Extract data from scanned documents using OCR, ICR, OMR and barcode recognition
After classification, handprint (ICR), machine print (OCR) and checkbox (OMR) recognition technology will extract data from the scanned document. This will include constrained print fields, tick boxes, variable scales, comments, tick boxes and signatures.
The following document recognition technology is used to extract data from paper surveys and forms:
Intelligent character recognition (ICR)
To read short hand-print written responses from constrained print fields (one character per box) such as names, dates and numbers.
Optical mark recognition (OMR)
OMR technology identifies if a checkbox has been filled, with automatically handling of crossed out and amended responses.
Optical character recognition (OCR)
To capture machine printed text.
Image zone capture
Predictive key from image, coding and image snippet capture can be used to capture drawings or cursive handwriting.

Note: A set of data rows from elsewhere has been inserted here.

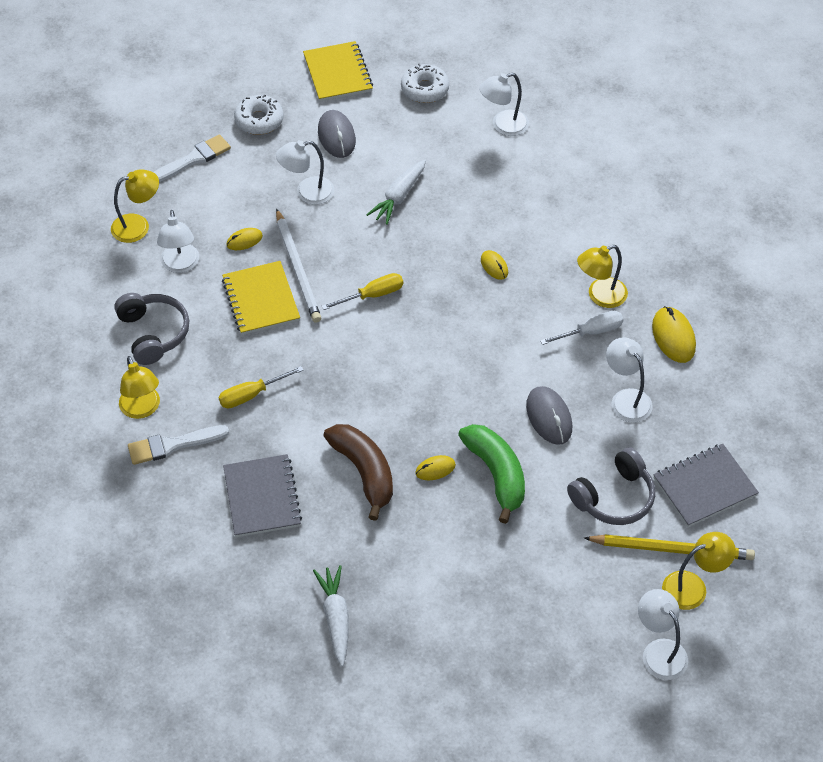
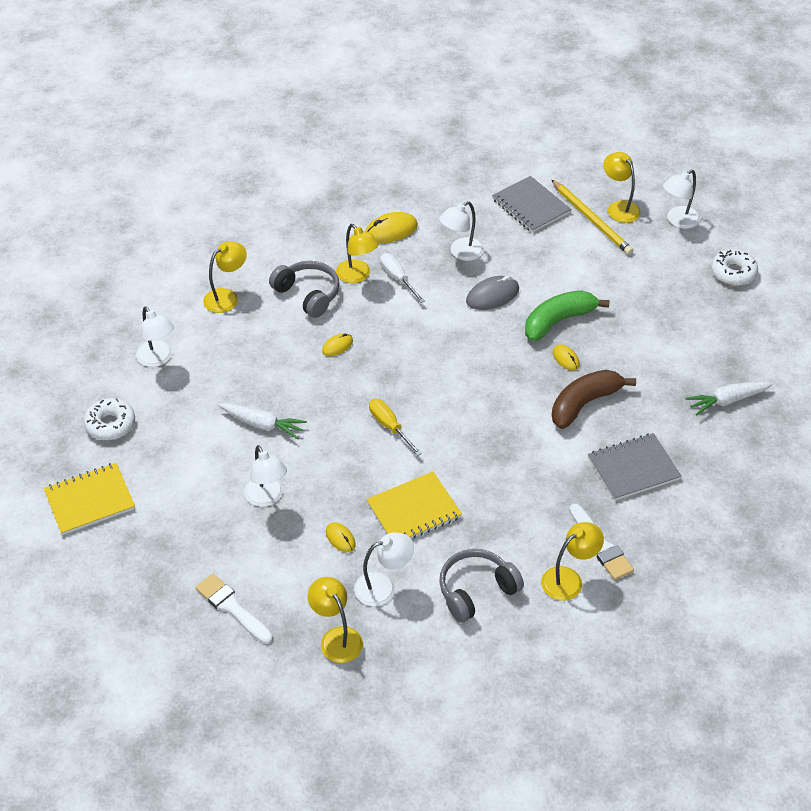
camera: 100 degrees left, 5 degrees down
yellow screwdriver [219,366,303,408] -> none
white donut [234,95,284,135] -> white donut moved to [711,249,758,286]
white pencil [276,208,322,323] -> none
grey mouse [318,110,356,158] -> none
grey headphones [567,447,655,525] -> grey headphones moved to [269,261,340,318]
yellow pencil [584,535,755,560] -> yellow pencil turned 150 degrees clockwise [551,179,633,255]
none -> yellow lamp [203,241,247,313]

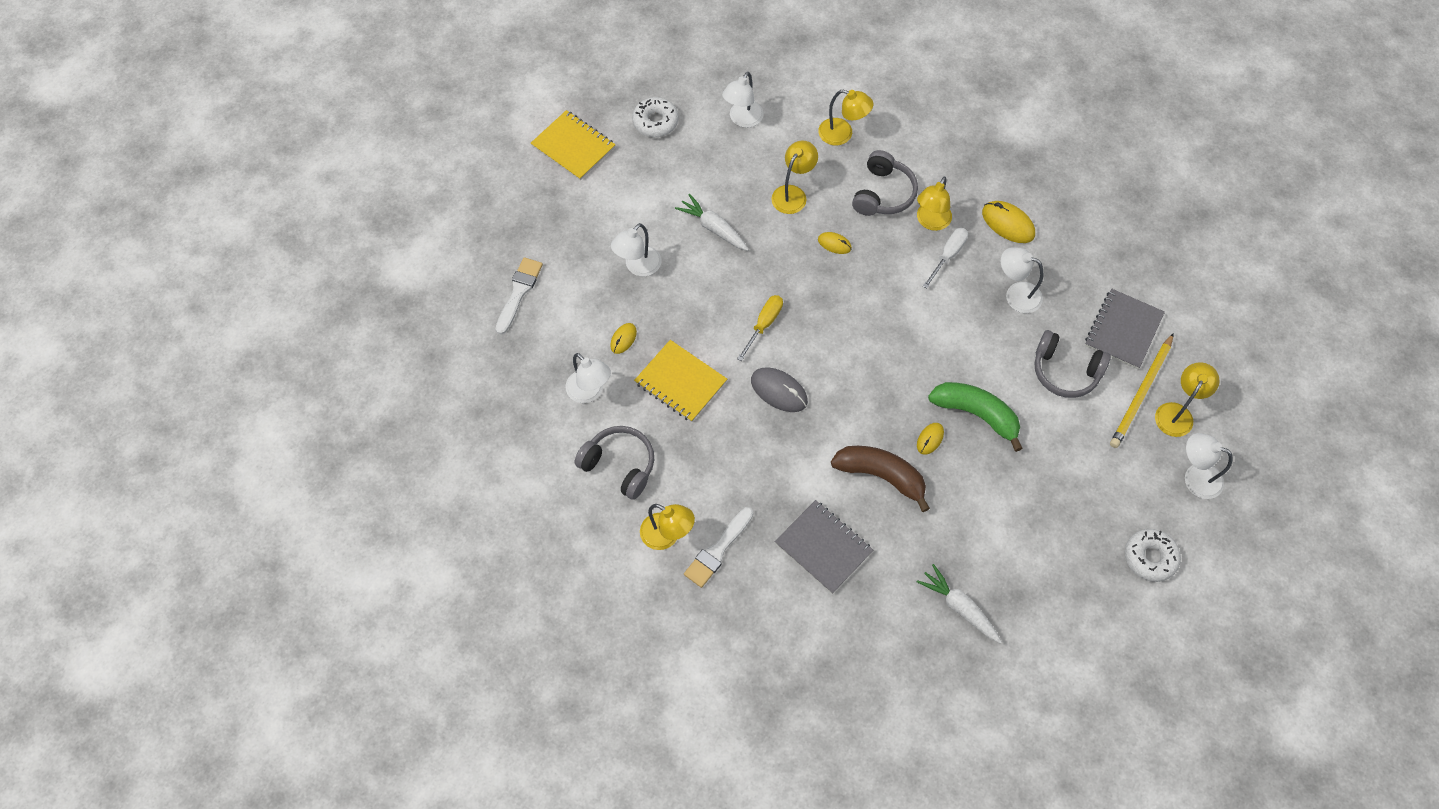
camera: 65 degrees right, 15 degrees up
white carrot [218,403,307,439] -> white carrot turned 135 degrees clockwise [675,194,749,251]
yellow lamp [308,577,363,663] -> yellow lamp moved to [771,140,818,214]
grey mouse [466,276,519,310] -> grey mouse moved to [751,368,808,412]
none -> grey headphones [1034,330,1111,398]

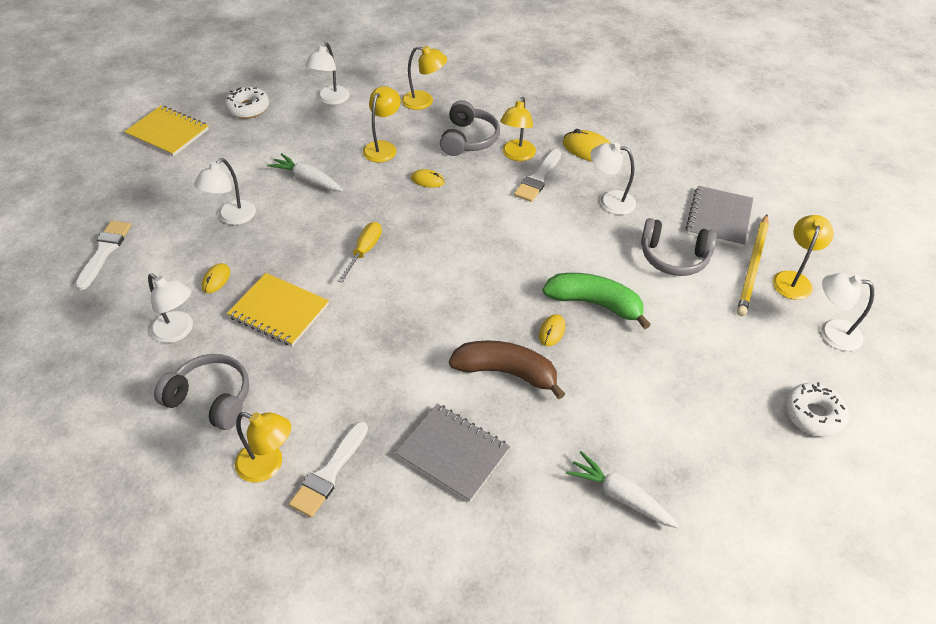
camera: 10 degrees left, 15 degrees down
grey mouse [751,368,808,412] -> none
white screwdriver [923,228,968,288] -> white brush [514,149,561,202]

To recognise all standard barcode types, including 2D matrix barcodes.
To confirm if a paper form has been authorised with a signature by calculating the fill percentage of the field.
Simple rules such as alpha, numeric, dictionaries, date ranges, look-ups and mandatory fields will be checked at this stage with any unrecognised fields/characters queued for human review.
These common-sense logic rules are applied to the extracted data to ensure that invalid responses are not exported (e.g. impossible to tick more than one response for a single-choice question). In such situations, TeleForm will queue the offending fields for human verification.